*Job item:* Edit the stretch from "дозировке, а также курс лечения максимально" through "эмоциональная лабильность, шум" in the listing below by replacing "большое количество" with "немало", and return only those lines with nothing else changed.

[Stored data entries]
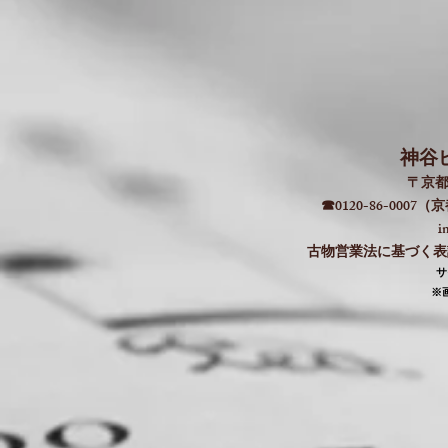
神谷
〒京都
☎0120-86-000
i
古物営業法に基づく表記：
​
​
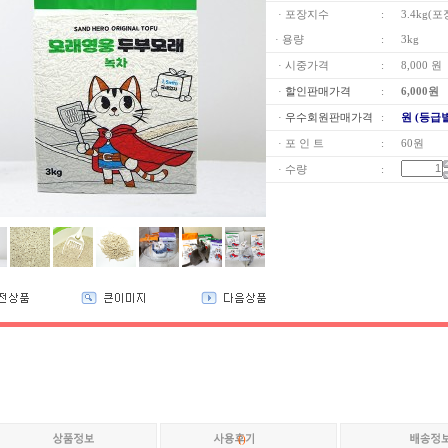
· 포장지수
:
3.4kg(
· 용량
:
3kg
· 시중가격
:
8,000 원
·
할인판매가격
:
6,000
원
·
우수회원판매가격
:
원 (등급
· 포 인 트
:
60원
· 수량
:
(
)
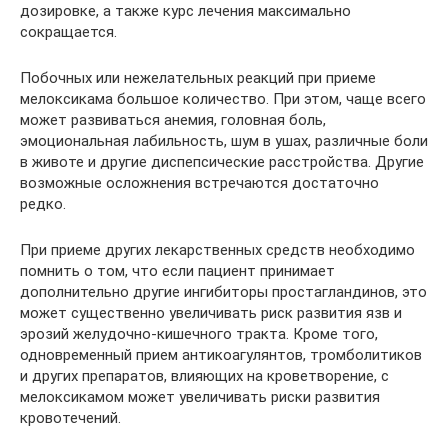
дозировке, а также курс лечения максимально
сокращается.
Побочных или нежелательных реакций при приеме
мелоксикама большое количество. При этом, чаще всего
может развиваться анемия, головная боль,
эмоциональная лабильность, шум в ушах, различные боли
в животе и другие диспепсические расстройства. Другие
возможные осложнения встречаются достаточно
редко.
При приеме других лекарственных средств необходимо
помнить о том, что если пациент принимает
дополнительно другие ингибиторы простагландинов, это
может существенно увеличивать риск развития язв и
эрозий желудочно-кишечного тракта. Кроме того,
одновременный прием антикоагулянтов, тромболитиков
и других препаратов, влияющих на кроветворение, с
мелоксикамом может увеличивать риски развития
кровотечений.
==
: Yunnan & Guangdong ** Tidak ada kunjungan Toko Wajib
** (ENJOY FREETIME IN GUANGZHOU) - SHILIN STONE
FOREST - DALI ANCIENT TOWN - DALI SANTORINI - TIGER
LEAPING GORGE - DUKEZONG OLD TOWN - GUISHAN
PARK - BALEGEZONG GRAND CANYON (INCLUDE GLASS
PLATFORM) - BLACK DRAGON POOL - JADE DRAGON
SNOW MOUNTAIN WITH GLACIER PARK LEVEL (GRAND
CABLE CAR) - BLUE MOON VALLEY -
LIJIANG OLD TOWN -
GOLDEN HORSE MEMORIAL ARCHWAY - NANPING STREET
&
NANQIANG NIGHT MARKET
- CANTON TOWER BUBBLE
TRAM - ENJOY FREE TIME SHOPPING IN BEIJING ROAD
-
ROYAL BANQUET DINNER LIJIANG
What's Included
* * *
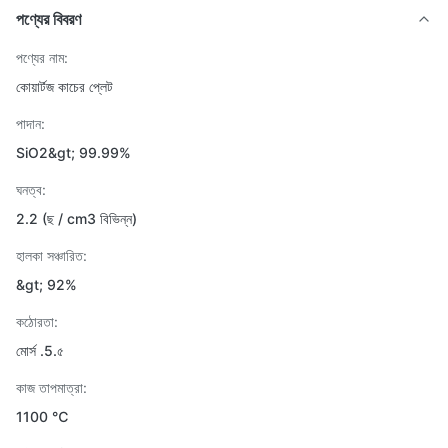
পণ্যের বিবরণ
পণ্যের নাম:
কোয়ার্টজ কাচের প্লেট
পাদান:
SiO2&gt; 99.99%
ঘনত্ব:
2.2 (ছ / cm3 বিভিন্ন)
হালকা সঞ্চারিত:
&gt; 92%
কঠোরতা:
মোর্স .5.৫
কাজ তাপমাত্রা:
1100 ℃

*The answer:*
дозировке, а также курс лечения максимально
сокращается.
Побочных или нежелательных реакций при приеме
мелоксикама немало. При этом, чаще всего
может развиваться анемия, головная боль,
эмоциональная лабильность, шум в ушах, различные боли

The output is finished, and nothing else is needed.